Puis Ron bégaie un nom. Il est au bord des larmes mais il continue avec toute cette force qu'il parvient à rassembler pour s'empêcher de bredouiller. Il le dit du bout des lèvres, ce nom, mais Charlie l'attrape sans y penser et presque malgré lui, il revoit cette petite fille au regard effarouché. Il se rappelle une gamine si minuscule qu'il aurait pu la mettre dans sa poche. Elle a des cheveux hirsutes et une frange mange ses grands yeux. Il se rappelle encore son cri lorsqu'il l'a soulevée et ses petites mains crispées sur ses épaules, la fraîcheur de sa joue quand il l'a embrassée. Le froid avait gercé ses lèvres et sa barbe naissante avait dû la piquer mais il n'avait pas pu résister. Elle a toujours eu une telle allure, Hermione...
Et Charlie sourit. Ron lui raconte les horreurs qu'ils ont traversées mais tout ce à quoi il pense c'est à cette fillette à l'expression perçante qui le juge en serrant son dragon contre elle.
Un jour, elle épousera son frère. Elle a beau lui tanner que non, qu'elle ne l'aime pas comme ça, lui il en est convaincu. Elle se met facilement en colère, Hermione, mais il s'en fiche car en ce moment-même, il revoit ses joues empourprées par l'indignation pendant qu'elle l'insulte en bafouillant de rage et que cette simple image le fait sourire, lui donne envie de rire pour la première fois depuis des mois.
Bientôt l'angoisse le prendra de nouveau à la gorge. Il aura de nouveau si peur qu'il en passera ses nerfs sur son frère. Il le traitera d'inconscient et de lâche. Ce sera une chance s'ils ne se battent pas. Il aura des mots cruels et il ne le regrettera même pas.
Mais Charlie se dit "juste encore un peu". Alors, encore un peu... Il oublie la faiblesse de Ron, il oublie son père trop vieux et ses frères trop jeunes. Il oublie Bill qui serre trop fort sa femme contre lui, le regard hanté de sa mère et ces héros qui ne reviennent pas.
Il repense aux grands airs d'Hermione et à ses deux pieds gauche ; aux mille et une choses qu'elle sait et à son air adorable de taupe quand elle lit. Et il ne voit plus que le sourire d'Hermione quand il essaie de la faire rire et le pétillement dans ses yeux quand elle le fait marcher.

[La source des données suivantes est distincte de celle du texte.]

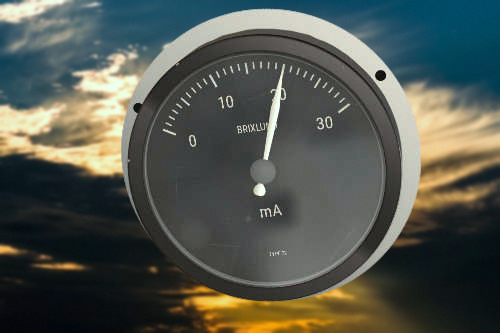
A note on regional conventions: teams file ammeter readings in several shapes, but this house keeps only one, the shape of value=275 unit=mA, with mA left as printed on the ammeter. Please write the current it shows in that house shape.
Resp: value=20 unit=mA
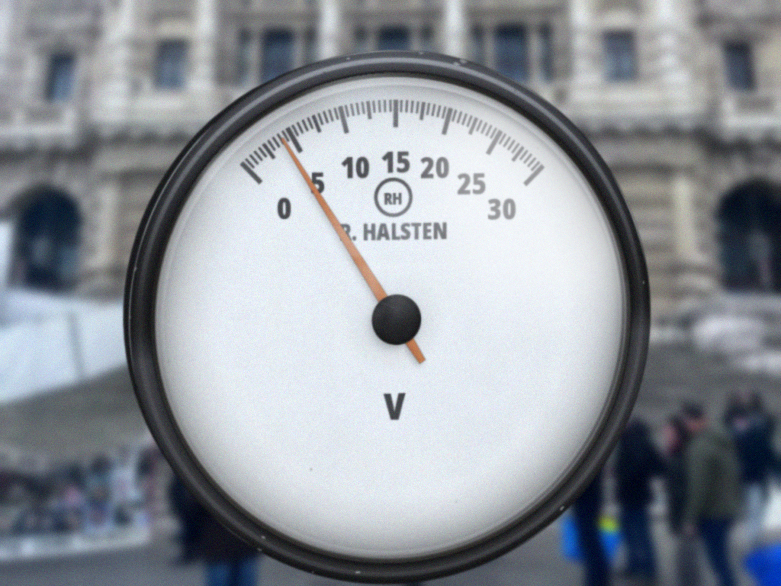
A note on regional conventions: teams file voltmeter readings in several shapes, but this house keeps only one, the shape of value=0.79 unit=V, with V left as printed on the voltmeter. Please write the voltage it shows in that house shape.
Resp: value=4 unit=V
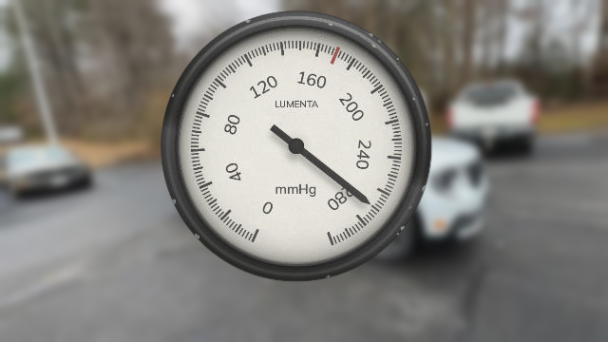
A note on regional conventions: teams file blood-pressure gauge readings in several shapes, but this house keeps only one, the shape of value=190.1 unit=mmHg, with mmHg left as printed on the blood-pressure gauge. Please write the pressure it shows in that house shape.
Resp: value=270 unit=mmHg
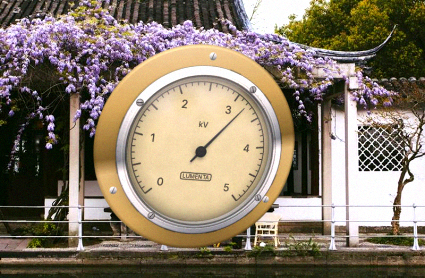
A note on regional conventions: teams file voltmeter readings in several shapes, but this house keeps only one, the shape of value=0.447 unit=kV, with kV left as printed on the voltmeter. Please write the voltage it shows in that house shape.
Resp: value=3.2 unit=kV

Sa figure insupportable de "Je-Sais-Tout" combinée au balancement gracieux de ses hanches. Ses hurlements quand ils la jettent dans le lac et sa mine concentrée quand ils se présentent à elle, couverts de bleus . Il les garde rien que pour lui, tout au fond de sa tête et de son coeur, et, pendant un instant l'angoisse le quitte, il n'a plus peur de rien. Il est a l'abri, loin de ces massacres. Il est de nouveau fort, courageux. Intrépide. Invincible.

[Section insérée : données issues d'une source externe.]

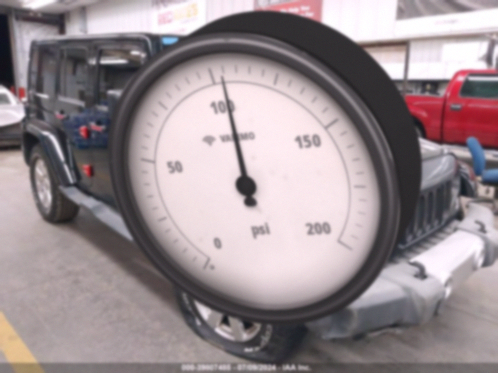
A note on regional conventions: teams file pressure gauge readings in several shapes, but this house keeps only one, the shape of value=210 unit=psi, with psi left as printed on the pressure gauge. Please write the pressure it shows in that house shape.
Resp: value=105 unit=psi
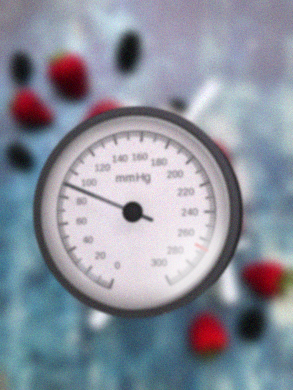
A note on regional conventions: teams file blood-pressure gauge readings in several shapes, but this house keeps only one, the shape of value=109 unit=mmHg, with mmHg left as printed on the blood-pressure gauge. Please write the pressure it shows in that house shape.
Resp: value=90 unit=mmHg
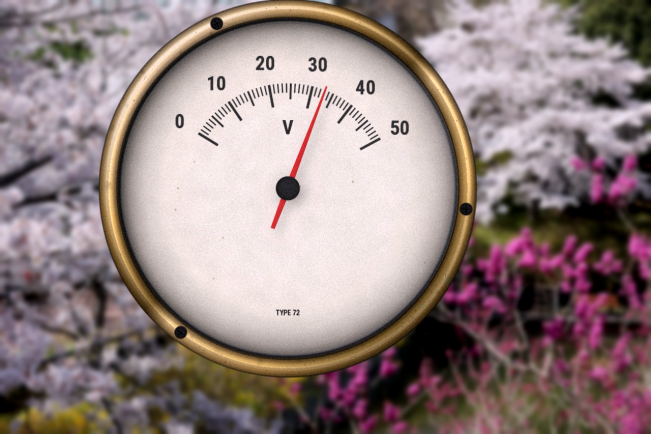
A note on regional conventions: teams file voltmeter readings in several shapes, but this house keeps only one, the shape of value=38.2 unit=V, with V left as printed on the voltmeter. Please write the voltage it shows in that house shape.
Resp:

Il sait depuis longtemps déjà que Hermione a ses secrets et qu'ils ne sont pas si bien gardés. Que lorsqu'une fille vous regarde en rougissant c'est bien parce qu'elle ne vous voit pas comme un frère mais rêve plutôt de vous comme d'un amant. Il sait que lorsque les yeux de Hermione pétillent ce n'est pas seulement de malice et que ce sourire éblouissant n'est pour personne d'autre que lui. Mais ça aussi, il choisit de l'oublier. Parce que c'est Ron que Hermione épousera.
Il le sait depuis si longtemps déjà.